A cloud–edge collaborative hierarchical diagnosis framework for key performance indicator-related faults in manufacturing industries

In the context of intensifying global market competition and the accelerated advancement of industrial intelligence powered by the Industrial Internet of Things, manufacturing enterprises face pressing challenges in achieving sustainable development through quality and efficiency enhancement. Effective key performance indicators (KPIs) related fault diagnosis plays a crucial role in ensuring product quality stability and efficient production within modern manufacturing industries. However, manufacturing industries are characterized by numerous production sub-processes, hierarchical cooperation and interaction, and complex spatio-temporal features, making the implementation of comprehensive KPI-related fault diagnosis methods challenging. To overcome these challenges and fully leverage the hierarchical and multi-scale nature of manufacturing systems, an innovative hierarchical KPI-related fault diagnosis framework based on cloud–edge collaboration is proposed in this paper. First, a hierarchical information enhancement method utilizing dual-scale slow feature analysis and minimal gated units is developed to handle the multi-scale nature of system levels. Second, graph attention networks are combined with minimal gated units to capture the spatio-temporal dynamics across all levels, and KPI constraints are incorporated to fully extract the KPI-related spatio-temporal features.

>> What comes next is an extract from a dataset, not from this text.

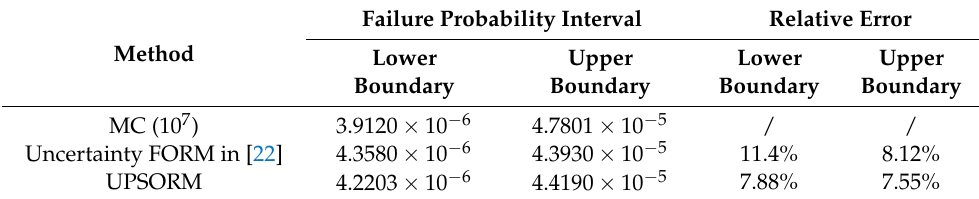
Table 3. The comparison of lower and upper bounds.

In addition, bottom-up propagation and top-down updation strategies are designed to facilitate information interaction between levels. Building on this, a cloud–edge collaborative architecture is developed, with specific tasks assigned each side. Finally, the framework is applied to a collaborative prototype system for cloud–edge- device in the hot rolling process, and its effectiveness and applicability are thoroughly evaluated.